[sjastro]

Here is a non maths version of the QM explanation as to why time is not an observable.

As Carl mentioned in a previous post one can define a quantum wavefunction as superimposed state containing all the possible outcomes for the observable.

Examples of observables are position, linear momentum, angular momentum, energy and spin. If the wavefunction is time independent the superimposed state does not change.
When a measurement is performed the wavefunction collapses and a measurement or observable is the outcome.
The same test can be performed over and over. The same superimposed state collapses each time to give an observable. From this you can calculate the average and standard deviation or variance of the measurements.

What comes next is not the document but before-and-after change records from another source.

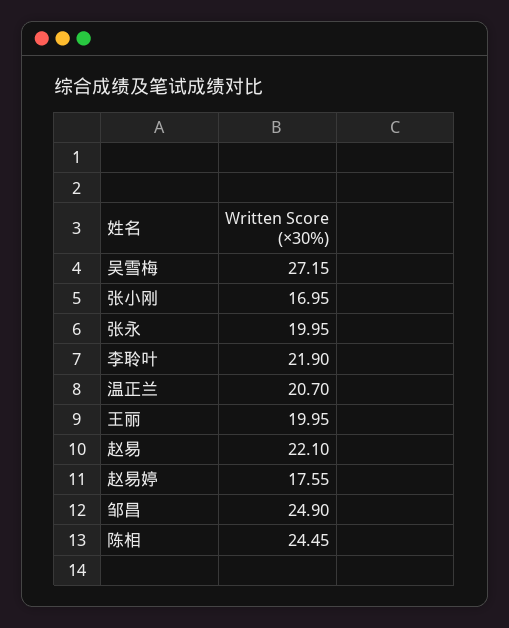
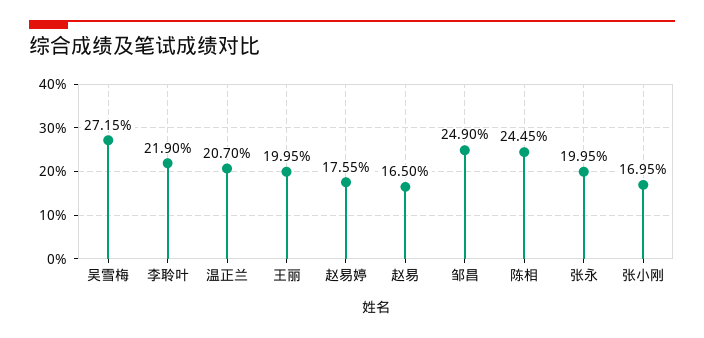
  {
    "吴雪梅": 27.15,
    "张小刚": 16.95,
    "张永": 19.95,
    "李聆叶": 21.9,
    "温正兰": 20.7,
    "王丽": 19.95,
-   "赵易": 22.1,
+   "赵易": 16.5,
    "赵易婷": 17.55,
    "邹昌": 24.9,
    "陈相": 24.45
  }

Now let's bring time into the picture. Suppose the wavefunction is now time dependent. The superimposed state now changes with time along with any of the observables.
To perform a measurement involving a time dependent function one would have to so at the same specific time for each measurement.

It's for this reason time is not an observable. If it was each different time measurement would correspond to a different collapsing wavefuction.

For example if a particle decays, it has an intial and final quantum state.
If time was observable, the first few measurements for say energy may correspond to the initial state, all others may be for the final state.
You can't mix the different states of superimposition.

There is however an important relationship between the energy difference in 2 different quantum states and the time taken to go from one state to another. If the energy difference is large the time interval is small and vice versa.

Regards

Steven